_Your instructions_
Go through the material and copy every line in which "along" appears.

_Data for the task_
=-=-=

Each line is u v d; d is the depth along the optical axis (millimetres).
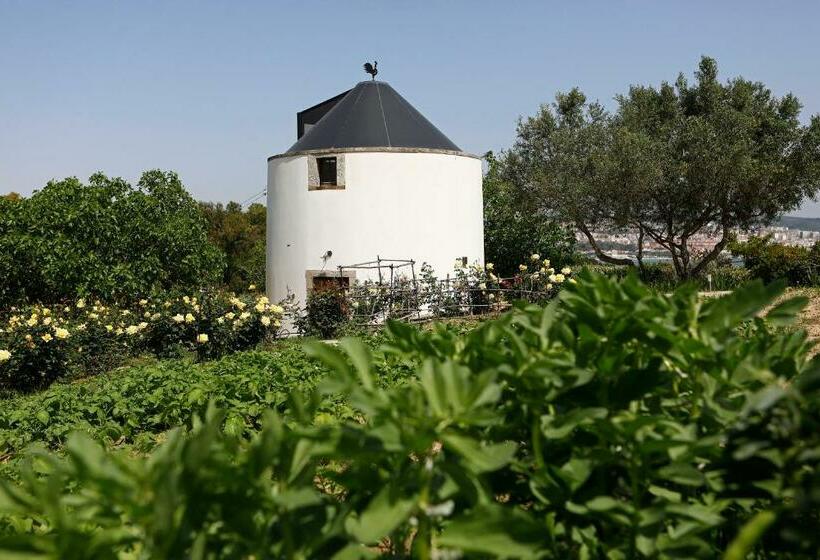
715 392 1726
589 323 1733
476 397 1368
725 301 1670
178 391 8672
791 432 1388
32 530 3070
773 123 27719
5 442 7504
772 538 1651
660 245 31281
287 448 1479
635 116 29422
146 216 24359
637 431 1560
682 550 1507
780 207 27938
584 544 1618
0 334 15859
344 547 1479
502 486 1736
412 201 22984
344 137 23516
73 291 22078
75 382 14547
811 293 19156
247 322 17844
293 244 23641
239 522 1324
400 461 1462
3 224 22078
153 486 1201
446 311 21750
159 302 19656
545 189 28750
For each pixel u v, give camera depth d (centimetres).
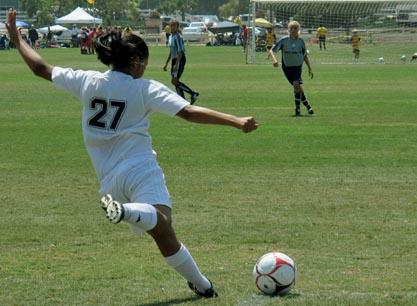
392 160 3356
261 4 13300
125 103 1545
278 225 2281
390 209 2478
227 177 3012
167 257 1589
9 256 1992
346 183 2883
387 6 13800
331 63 11625
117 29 1593
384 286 1727
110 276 1819
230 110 5347
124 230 2245
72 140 3975
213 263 1916
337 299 1622
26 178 3011
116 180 1541
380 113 5116
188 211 2456
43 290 1716
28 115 5081
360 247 2055
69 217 2394
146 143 1568
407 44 14112
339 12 14012
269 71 9800
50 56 13775
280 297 1638
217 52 15862
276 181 2927
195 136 4112
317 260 1939
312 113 5066
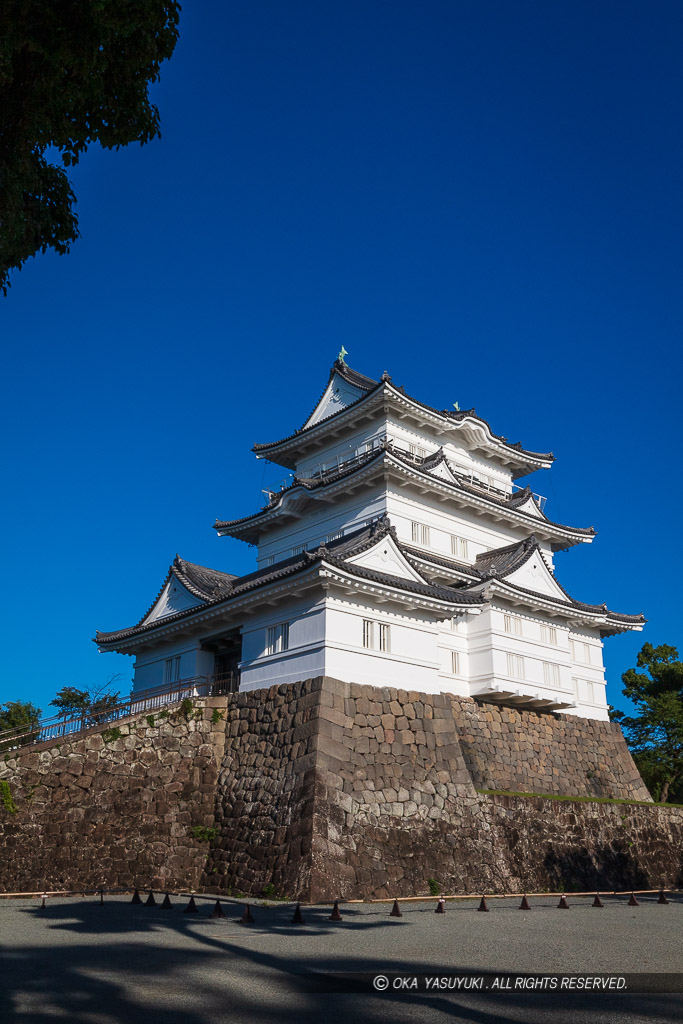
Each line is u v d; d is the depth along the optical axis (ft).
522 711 122.83
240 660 110.11
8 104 44.21
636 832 115.03
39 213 49.60
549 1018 30.53
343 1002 33.01
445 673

=-=-=

_Answer area_
Each line is u v d; d is the depth along the optical axis (millimetres).
Each line is u v d; d is the depth along the optical axis (ft).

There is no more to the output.